Kee Chan Song, Geun Il Park, Jung Won Lee, Jang Jin Park, Myung Seung Yang
Nuclear Technology | Volume 162 | Number 2 | May 2008 | Pages 158-168
Technical Paper | First International Pyroprocessing Research Conference | doi.org/10.13182/NT08-A3943
Articles are hosted by Taylor and Francis Online.

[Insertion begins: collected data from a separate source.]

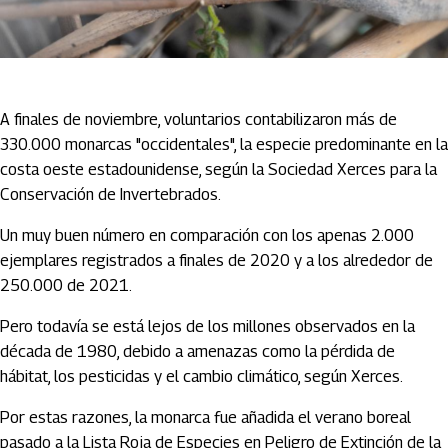
A finales de noviembre, voluntarios contabilizaron más de
330.000 monarcas "occidentales", la especie predominante en la
costa oeste estadounidense, según la Sociedad Xerces para la
Conservación de Invertebrados.
Un muy buen número en comparación con los apenas 2.000
ejemplares registrados a finales de 2020 y a los alrededor de
250.000 de 2021.
Pero todavía se está lejos de los millones observados en la
década de 1980, debido a amenazas como la pérdida de
hábitat, los pesticidas y el cambio climático, según Xerces.
Por estas razones, la monarca fue añadida el verano boreal
pasado a la Lista Roja de Especies en Peligro de Extinción de la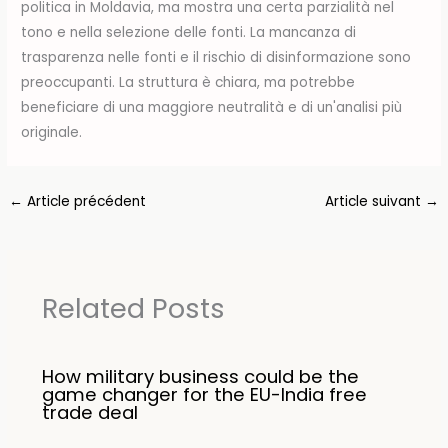
politica in Moldavia, ma mostra una certa parzialità nel
tono e nella selezione delle fonti. La mancanza di
trasparenza nelle fonti e il rischio di disinformazione sono
preoccupanti. La struttura è chiara, ma potrebbe
beneficiare di una maggiore neutralità e di un'analisi più
originale.
←
Article précédent
Article suivant
→
Related Posts
How military business could be the
game changer for the EU-India free
trade deal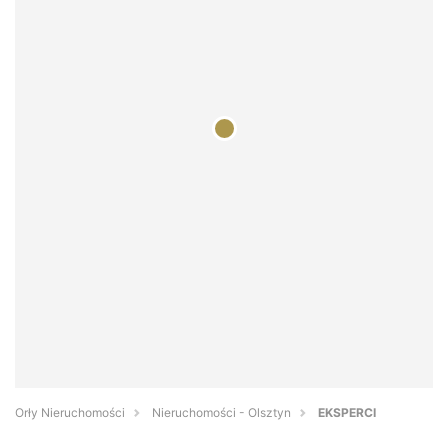
Orły Nieruchomości
Nieruchomości - Olsztyn
EKSPERCI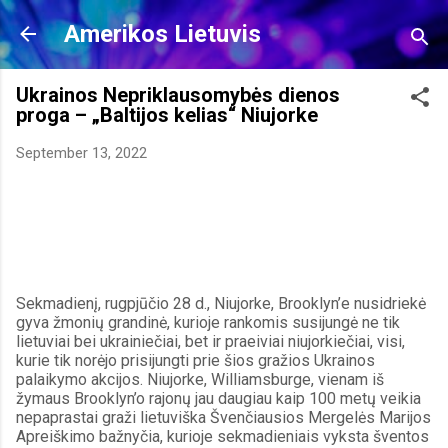
Skip to main content
Amerikos Lietuvis
Ukrainos Nepriklausomybės dienos
proga – „Baltijos kelias“ Niujorke
September 13, 2022
Sekmadienį, rugpjūčio 28 d., Niujorke, Brooklyn’e nusidriekė 
gyva žmonių grandinė, kurioje rankomis susijungė ne tik 
lietuviai bei ukrainiečiai, bet ir praeiviai niujorkiečiai, visi, 
kurie tik norėjo prisijungti prie šios gražios Ukrainos 
palaikymo akcijos. Niujorke, Williamsburge, vienam iš 
žymaus Brooklyn’o rajonų jau daugiau kaip 100 metų veikia 
nepaprastai graži lietuviška Švenčiausios Mergelės Marijos 
Apreiškimo bažnyčia, kurioje sekmadieniais vyksta šventos 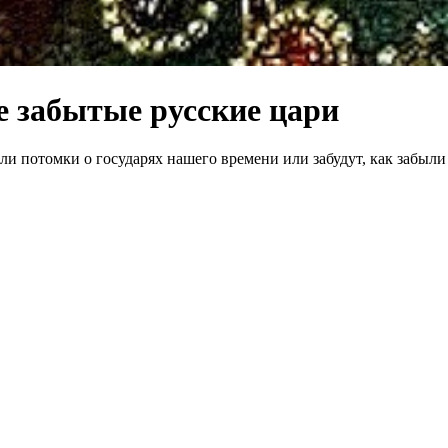
е забытые русские цари
 ли потомки о государях нашего времени или забудут, как забыли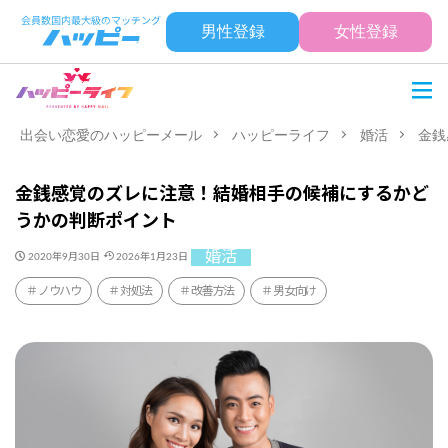
男性登録
女性登録
出会い恋愛のハッピーメール
ハッピーライフ
婚活
金銭
金銭感覚のズレに注意！結婚相手の候補にするかど
うかの判断ポイント
婚活
2020年9月30日
2026年1月23日
ノウハウ
対処法
改善方法
男女向け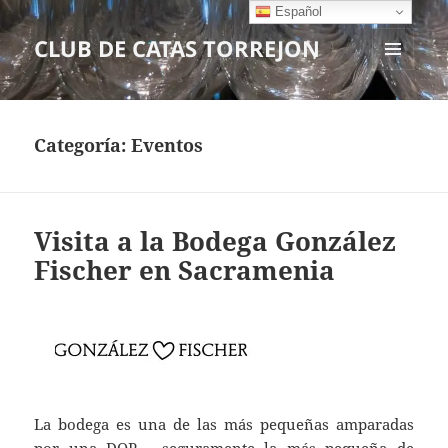
Español
CLUB DE CATAS TORREJON
MENÚ
Y
WIDGETS
Categoría:
Eventos
Visita a la Bodega González
Fischer en Sacramenia
La bodega es una de las más pequeñas amparadas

Quantitative analysis of the fission gas release characteristics during the voloxidation and oxidation and reduction of oxide fuel (OREOX) processes of spent pressurized water reactor (PWR) fuel was carried out by spent PWR fuel in a hot cell of the DUPIC Fuel Development Facility. The release characteristics of 85Kr and 14C fission gases during voloxidation process at 500°C are closely linked to the degree of conversion efficiency of UO2 to U3O8 powder, and it can be interpreted that the release from grain boundary would be dominated during this step. Volatile fission gases of 14C and 85Kr were released to near completion during the OREOX process. Both the 14C and 85Kr have similar release characteristics under the voloxidation and OREOX process conditions. A higher burnup spent fuel showed a higher release fraction than that of a low burnup fuel during the voloxidation step. It was also observed that the release fraction of semivolatile Cs was ~16% during a reduction at 1000°C of the oxidized powder, but over 90% during the voloxidation at 1250°C.